Die allgemeine Organisationsform für die meisten Kräftigungsübungen ist der Stuhlkreis. Hierbei sind die Stühle (möglichst mit Armlehnen) kreisförmig angeordnet, sodass sich alle Teilnehmer gut sehen können und auch der Kursleiter alle Personen gut im Blick hat. Bei den Übungen in der Standposition dient die Rückenlehne des Stuhls als Haltegriff und verleiht so ein sicheres Standgefühl bei gleichzeitiger Verminderung des Sturzrisikos.
Bei ausreichender Größe des Gymnastikraums hat sich zusätzlich die Form des doppelten Stuhlkreises bewährt – hier befindet sich vor den Teilnehmern ein weiterer Stuhlkreis, sodass sich in der Standposition auch hinter der Person eine Sitzmöglichkeit befindet. Ferner können Trainingsgeräte, wie Hanteln oder Gewichtsmanschetten, auf dem Vorderstuhl abgelegt werden und stellen somit keine Stolperfallen auf dem Boden dar.
Bei der praktischen Durchführung der Übungen sollten von Beginn an grundlegende Aspekte zur Sicherheit des Einzelnen beachtet werden. Man kann in diesem Zusammenhang auch von den „goldenen“ Regeln der Gymnastik sprechen, die jeder Teilnehmer verinnerlichen sollte:
• Die Übung darf keine Schmerzen verursachen. Ist dies doch der Fall, so ist die Übung sofort abzubrechen.
• Die Übung sollte anstrengen, sie darf jedoch nicht überanstrengen. Es sollte sich während der Ausführung kein Gefühl der „völligen Erschöpfung“ einstellen. In jedem Falle ist die Übung auch hier vorher abzubrechen. Die Belastung sollte somit eher als angenehm empfunden werden.

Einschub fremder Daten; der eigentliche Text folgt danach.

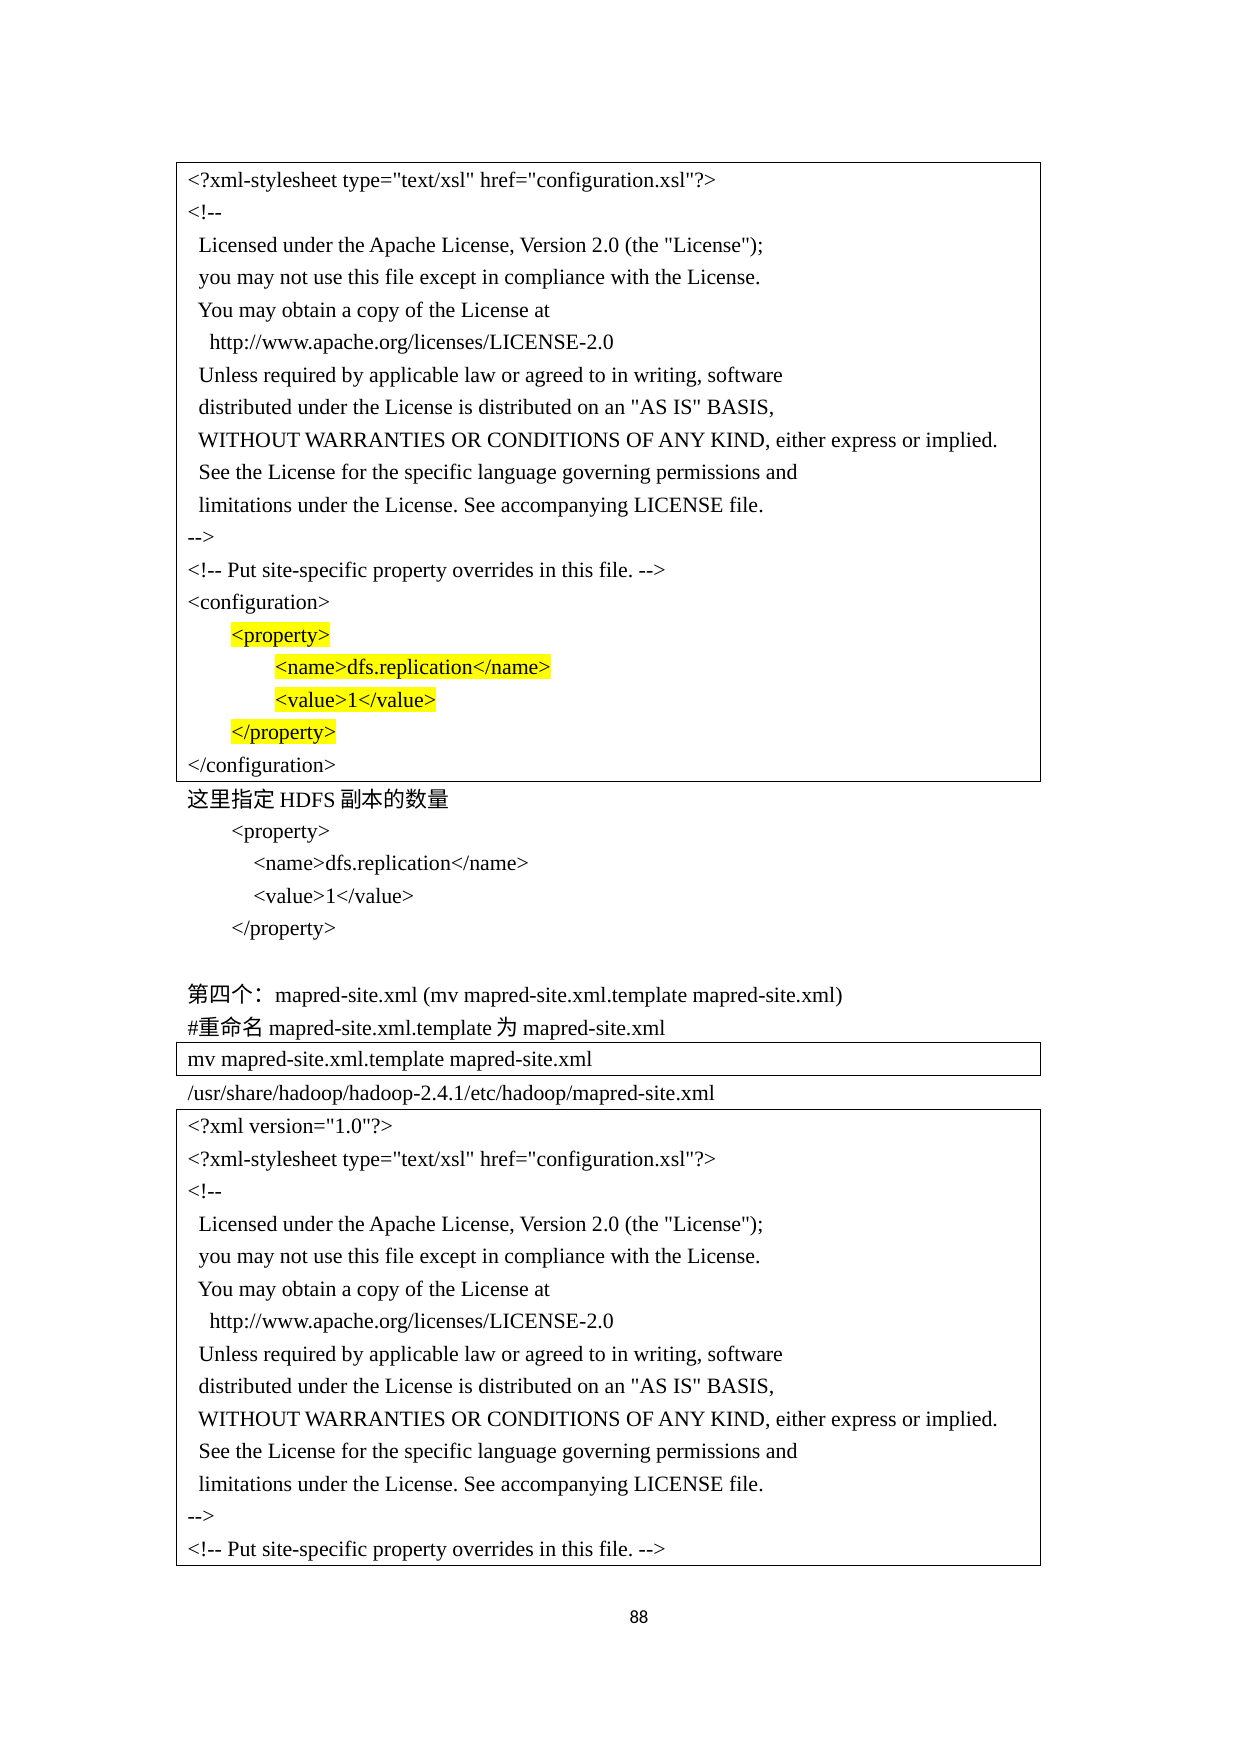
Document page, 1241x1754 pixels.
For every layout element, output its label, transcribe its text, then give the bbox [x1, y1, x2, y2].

text <value>1</value> [187, 879, 1053, 912]
text <property> [187, 814, 1053, 847]
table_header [177, 1110, 1040, 1565]
text /usr/share/hadoop/hadoop-2.4.1/etc/hadoop/mapred-site.xml [187, 1076, 1053, 1109]
text 这里指定HDFS副本的数量 [187, 782, 1053, 814]
text </property> [187, 912, 1053, 944]
text 第四个：mapred-site.xml (mv mapred-site.xml.template mapred-site.xml) [187, 977, 1053, 1009]
text <name>dfs.replication</name> [187, 847, 1053, 879]
table_header mv mapred-site.xml.template mapred-site.xml [177, 1043, 1040, 1075]
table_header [177, 163, 1040, 781]
text #重命名mapred-site.xml.template为mapred-site.xml [187, 1009, 1053, 1042]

• Einsatz des subjektiven Belastungsempfindens: Wird die Ausführung einer Übung als „leicht-mittel“, „mittel“ bzw. „mittel-schwer“, also im mittleren Bereich, beschrieben, so ist die Belastung individuell richtig gewählt. Grundlage ist hierfür die siebenstufige Skala des subjektiven Belastungsempfindens (vgl. Buskies & Boeckh-Behrens, 2009):
Wie schätzen Sie Ihre Beanspruchung während der Aktivierungsstunde ein?
□ | 1 | sehr leicht |
□ | 2 | leicht |
□ | 3 | leicht-mittel |
□ | 4 | mittel |
□ | 5 | mittel-schwer |
□ | 6 | schwer |
□ | 7 | sehr schwer |
• Lassen Sie sich von den Teilnehmern rückmelden, wie schwer sie die Beanspruchung empfinden. Machen Sie deutlich, dass es hier kein „Richtig“ oder „Falsch“ gibt, sondern dass es wichtig ist, dass die Teilnehmer ihre tatsächlich wahrgenommene Belastung rückmelden. Wissenschaftliche Studien der Universität Bayreuth haben gezeigt, dass diese Trainingssteuerungsmethode sehr genau ist, wenn sie mit den Teilnehmern oft geübt wird.

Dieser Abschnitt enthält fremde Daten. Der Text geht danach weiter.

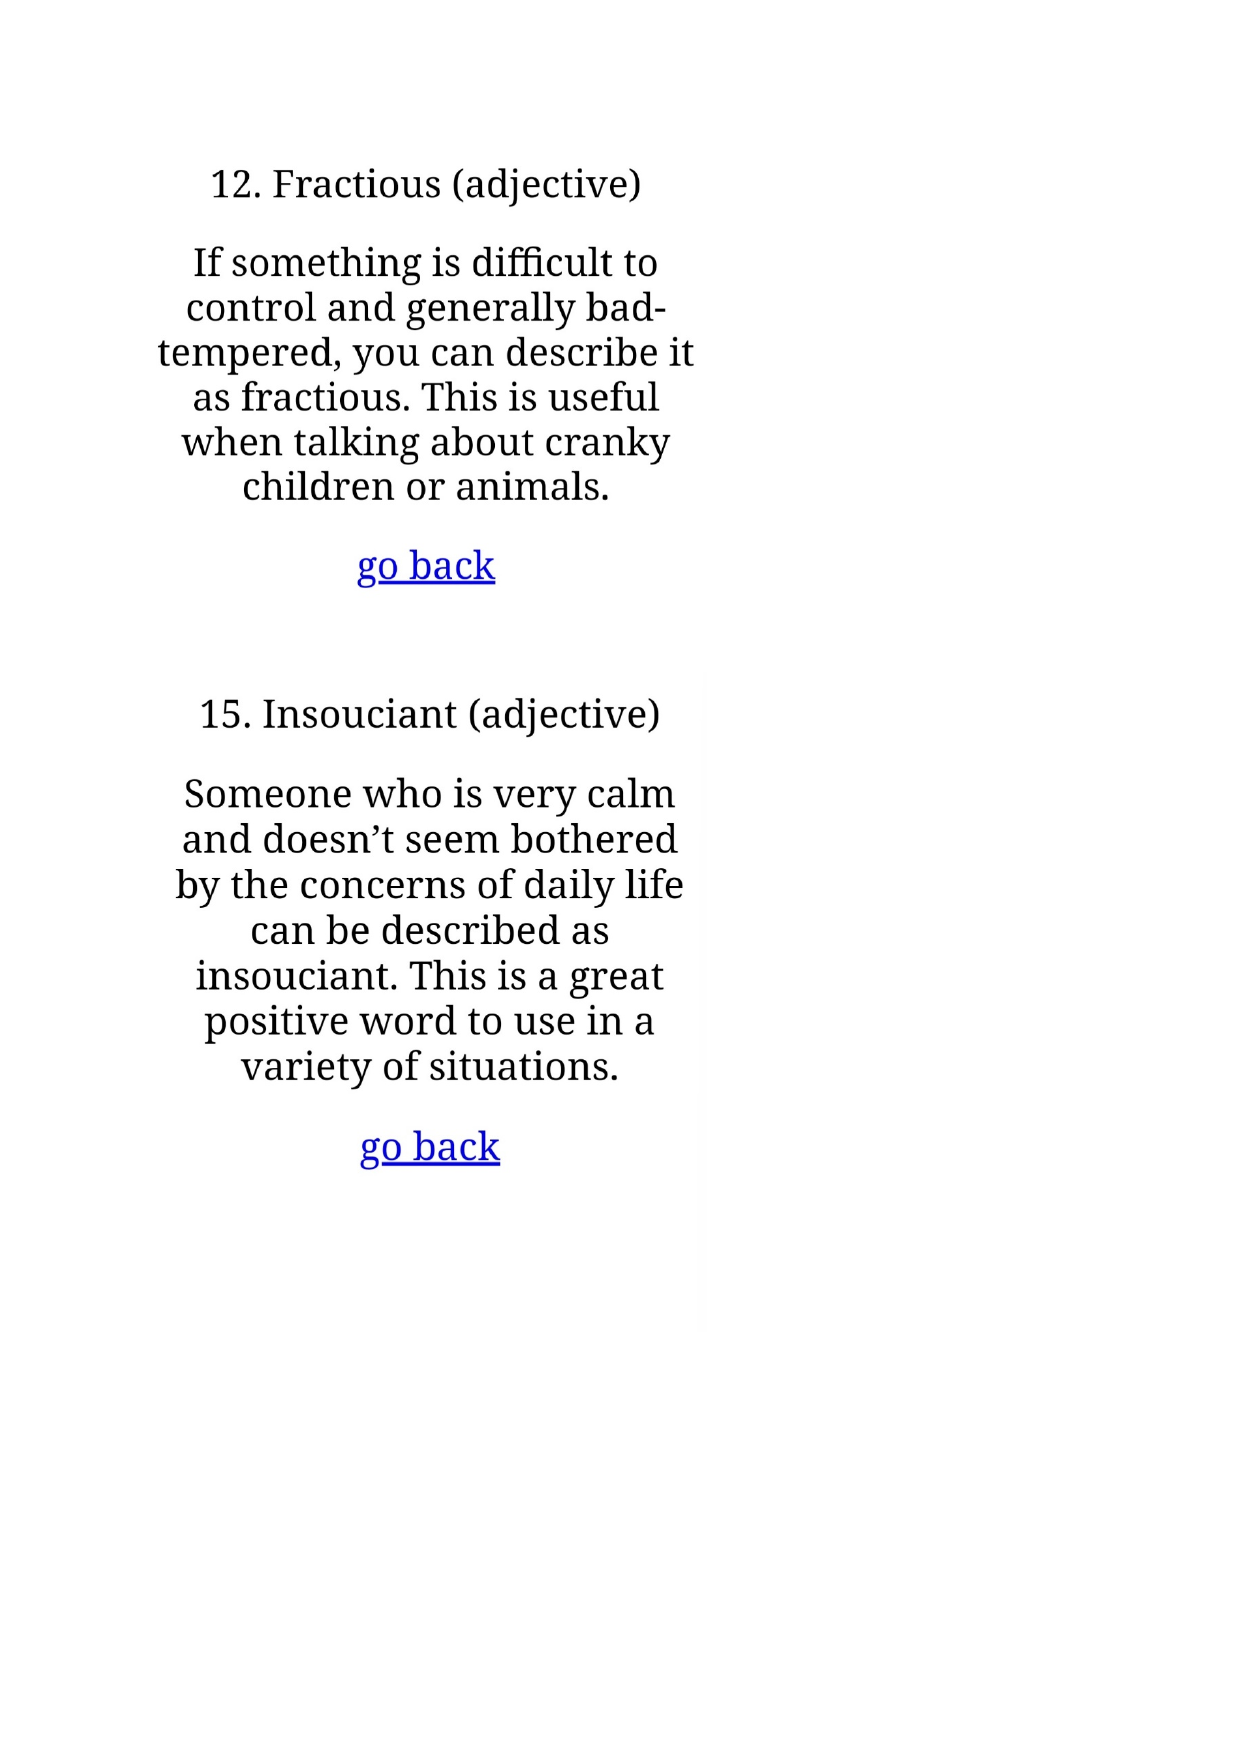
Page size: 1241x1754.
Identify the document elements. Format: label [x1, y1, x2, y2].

picture [150, 150, 700, 670]
picture [150, 672, 708, 1332]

• Während der Übungsausführung die Atmung beachten! Es sollte bewusst und kontinuierlich ein- und ausgeatmet werden, Pressatmung bzw. Luftanhalten sind unbedingt zu vermeiden.
• Die Körperposition während einer Übung sollte der aufrechte Sitz bzw. der aufrechte Stand hinter dem Stuhl sein (nähere Erläuterung in Kap. 4.1.1.2). Auch der Kopf sollte aufrecht auf den Schultern gehalten werden.
Diese „goldenen“ Regeln sollten von der ersten Stunde an einstudiert, betont und immer wieder wiederholt werden.
1 Laut Definition beginnt das vierte Lebensalter zu dem Zeitpunkt, zu dem die Hälfte der ursprünglichen Geburtskohorte gestorben ist. In den westlichen Industrieländern ist das bei ca. 80 Jahren der Fall (Baltes, 2003).
2 Unter dem Begriff Altenpflegeeinrichtungen werden sämtliche teil- und vollstationären Betreuungs- und Pflegeeinrichtungen für alte Menschen, wie z. B. Altenpflegeheim, Altenheim oder betreutes Wohnen, verstanden.